### Listed records
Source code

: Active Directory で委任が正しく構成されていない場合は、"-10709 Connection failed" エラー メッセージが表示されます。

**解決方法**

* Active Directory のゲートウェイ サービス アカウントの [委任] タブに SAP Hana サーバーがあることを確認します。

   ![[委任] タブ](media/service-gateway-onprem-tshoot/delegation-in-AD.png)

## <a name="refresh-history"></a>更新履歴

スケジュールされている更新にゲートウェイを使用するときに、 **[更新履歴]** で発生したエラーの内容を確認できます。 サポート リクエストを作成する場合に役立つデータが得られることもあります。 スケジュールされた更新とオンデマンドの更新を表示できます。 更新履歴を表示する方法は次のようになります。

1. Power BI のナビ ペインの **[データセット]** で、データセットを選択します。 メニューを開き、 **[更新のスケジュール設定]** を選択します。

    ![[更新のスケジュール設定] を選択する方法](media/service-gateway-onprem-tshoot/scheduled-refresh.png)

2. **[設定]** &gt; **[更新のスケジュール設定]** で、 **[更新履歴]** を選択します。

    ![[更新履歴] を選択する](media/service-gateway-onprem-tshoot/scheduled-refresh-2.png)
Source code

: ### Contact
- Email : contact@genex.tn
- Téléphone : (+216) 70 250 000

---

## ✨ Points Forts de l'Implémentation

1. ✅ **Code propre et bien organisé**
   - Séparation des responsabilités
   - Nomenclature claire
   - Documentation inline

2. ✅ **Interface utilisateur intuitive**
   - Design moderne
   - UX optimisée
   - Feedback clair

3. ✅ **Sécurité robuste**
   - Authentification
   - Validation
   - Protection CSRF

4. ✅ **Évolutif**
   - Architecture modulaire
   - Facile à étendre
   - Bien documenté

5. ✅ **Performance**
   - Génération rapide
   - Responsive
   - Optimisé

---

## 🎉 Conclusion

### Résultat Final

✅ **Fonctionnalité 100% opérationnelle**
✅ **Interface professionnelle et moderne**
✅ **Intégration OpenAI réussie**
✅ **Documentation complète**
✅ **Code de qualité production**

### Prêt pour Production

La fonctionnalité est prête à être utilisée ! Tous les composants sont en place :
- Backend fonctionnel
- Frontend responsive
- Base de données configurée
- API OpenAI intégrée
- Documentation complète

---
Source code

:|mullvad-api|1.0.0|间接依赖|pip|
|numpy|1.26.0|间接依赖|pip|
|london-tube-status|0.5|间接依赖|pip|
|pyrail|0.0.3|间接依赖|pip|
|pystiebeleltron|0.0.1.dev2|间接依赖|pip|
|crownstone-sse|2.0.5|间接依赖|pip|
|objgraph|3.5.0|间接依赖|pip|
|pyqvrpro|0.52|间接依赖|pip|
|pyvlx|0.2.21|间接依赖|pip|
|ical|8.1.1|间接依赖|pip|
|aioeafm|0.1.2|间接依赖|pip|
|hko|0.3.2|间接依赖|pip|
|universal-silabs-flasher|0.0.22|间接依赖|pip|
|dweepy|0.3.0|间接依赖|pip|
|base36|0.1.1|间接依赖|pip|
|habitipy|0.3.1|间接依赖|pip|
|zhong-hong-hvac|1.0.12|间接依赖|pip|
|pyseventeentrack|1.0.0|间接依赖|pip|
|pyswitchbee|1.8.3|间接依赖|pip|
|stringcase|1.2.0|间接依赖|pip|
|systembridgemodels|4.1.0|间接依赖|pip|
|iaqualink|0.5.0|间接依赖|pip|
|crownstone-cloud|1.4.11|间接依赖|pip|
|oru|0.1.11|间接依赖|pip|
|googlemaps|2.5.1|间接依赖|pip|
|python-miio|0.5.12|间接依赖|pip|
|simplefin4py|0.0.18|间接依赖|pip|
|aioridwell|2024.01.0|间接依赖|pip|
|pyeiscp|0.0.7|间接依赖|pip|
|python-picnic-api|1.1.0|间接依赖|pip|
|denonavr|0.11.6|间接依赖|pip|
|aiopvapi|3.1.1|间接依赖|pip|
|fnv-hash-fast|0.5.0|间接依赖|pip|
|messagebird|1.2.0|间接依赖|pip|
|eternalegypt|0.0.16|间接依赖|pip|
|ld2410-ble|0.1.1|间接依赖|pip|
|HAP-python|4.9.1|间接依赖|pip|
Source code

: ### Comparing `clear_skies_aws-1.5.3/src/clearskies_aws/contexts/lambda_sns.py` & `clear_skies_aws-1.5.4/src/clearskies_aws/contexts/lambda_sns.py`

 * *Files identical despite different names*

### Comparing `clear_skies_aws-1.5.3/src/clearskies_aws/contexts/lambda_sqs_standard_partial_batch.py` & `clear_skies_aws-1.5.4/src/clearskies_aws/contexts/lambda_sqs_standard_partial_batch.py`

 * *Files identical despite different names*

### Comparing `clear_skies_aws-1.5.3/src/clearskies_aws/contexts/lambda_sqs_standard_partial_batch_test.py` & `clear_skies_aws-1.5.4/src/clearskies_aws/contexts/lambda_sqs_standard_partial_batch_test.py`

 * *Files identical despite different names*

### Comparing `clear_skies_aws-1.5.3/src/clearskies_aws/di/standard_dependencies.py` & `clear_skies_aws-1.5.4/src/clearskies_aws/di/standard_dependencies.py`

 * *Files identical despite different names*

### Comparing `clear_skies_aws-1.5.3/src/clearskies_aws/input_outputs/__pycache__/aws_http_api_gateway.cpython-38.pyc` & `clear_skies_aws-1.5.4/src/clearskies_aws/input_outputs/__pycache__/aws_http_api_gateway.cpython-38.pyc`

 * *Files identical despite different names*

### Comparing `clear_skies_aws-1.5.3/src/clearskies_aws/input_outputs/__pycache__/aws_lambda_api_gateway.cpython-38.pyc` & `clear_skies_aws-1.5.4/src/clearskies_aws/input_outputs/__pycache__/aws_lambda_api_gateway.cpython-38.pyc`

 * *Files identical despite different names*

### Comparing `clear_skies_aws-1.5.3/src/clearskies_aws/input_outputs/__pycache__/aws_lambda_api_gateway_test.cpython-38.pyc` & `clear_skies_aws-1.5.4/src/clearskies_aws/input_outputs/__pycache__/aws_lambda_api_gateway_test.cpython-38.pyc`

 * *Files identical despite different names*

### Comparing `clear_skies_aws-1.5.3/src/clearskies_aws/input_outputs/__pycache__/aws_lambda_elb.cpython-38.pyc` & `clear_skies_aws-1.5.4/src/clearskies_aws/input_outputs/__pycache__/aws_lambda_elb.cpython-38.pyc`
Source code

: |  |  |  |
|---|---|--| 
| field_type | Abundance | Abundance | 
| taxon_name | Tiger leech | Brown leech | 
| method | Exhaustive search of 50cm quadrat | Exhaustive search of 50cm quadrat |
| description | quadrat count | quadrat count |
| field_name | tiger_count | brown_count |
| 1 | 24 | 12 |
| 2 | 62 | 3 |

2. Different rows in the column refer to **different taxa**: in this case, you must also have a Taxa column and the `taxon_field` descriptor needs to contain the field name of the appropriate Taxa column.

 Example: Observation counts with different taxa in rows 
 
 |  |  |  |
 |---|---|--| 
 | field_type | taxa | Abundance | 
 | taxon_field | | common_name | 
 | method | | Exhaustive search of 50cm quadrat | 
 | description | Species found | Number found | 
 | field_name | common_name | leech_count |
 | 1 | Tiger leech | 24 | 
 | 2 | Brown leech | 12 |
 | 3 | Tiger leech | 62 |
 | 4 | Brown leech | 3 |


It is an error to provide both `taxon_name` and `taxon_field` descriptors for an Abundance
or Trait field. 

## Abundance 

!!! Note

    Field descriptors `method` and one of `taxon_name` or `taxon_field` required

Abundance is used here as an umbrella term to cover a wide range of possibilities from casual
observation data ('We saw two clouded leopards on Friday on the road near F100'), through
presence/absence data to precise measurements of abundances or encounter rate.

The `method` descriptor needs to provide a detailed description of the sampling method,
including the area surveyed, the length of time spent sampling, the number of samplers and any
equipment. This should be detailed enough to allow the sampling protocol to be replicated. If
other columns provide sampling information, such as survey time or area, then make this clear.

### Goal of the exercise
Nothing but the lines from the one containing "including the area" to the end of the entries belongs in the answer, and each must match exactly.

### Result for this exercise
including the area surveyed, the length of time spent sampling, the number of samplers and any
equipment. This should be detailed enough to allow the sampling protocol to be replicated. If
other columns provide sampling information, such as survey time or area, then make this clear.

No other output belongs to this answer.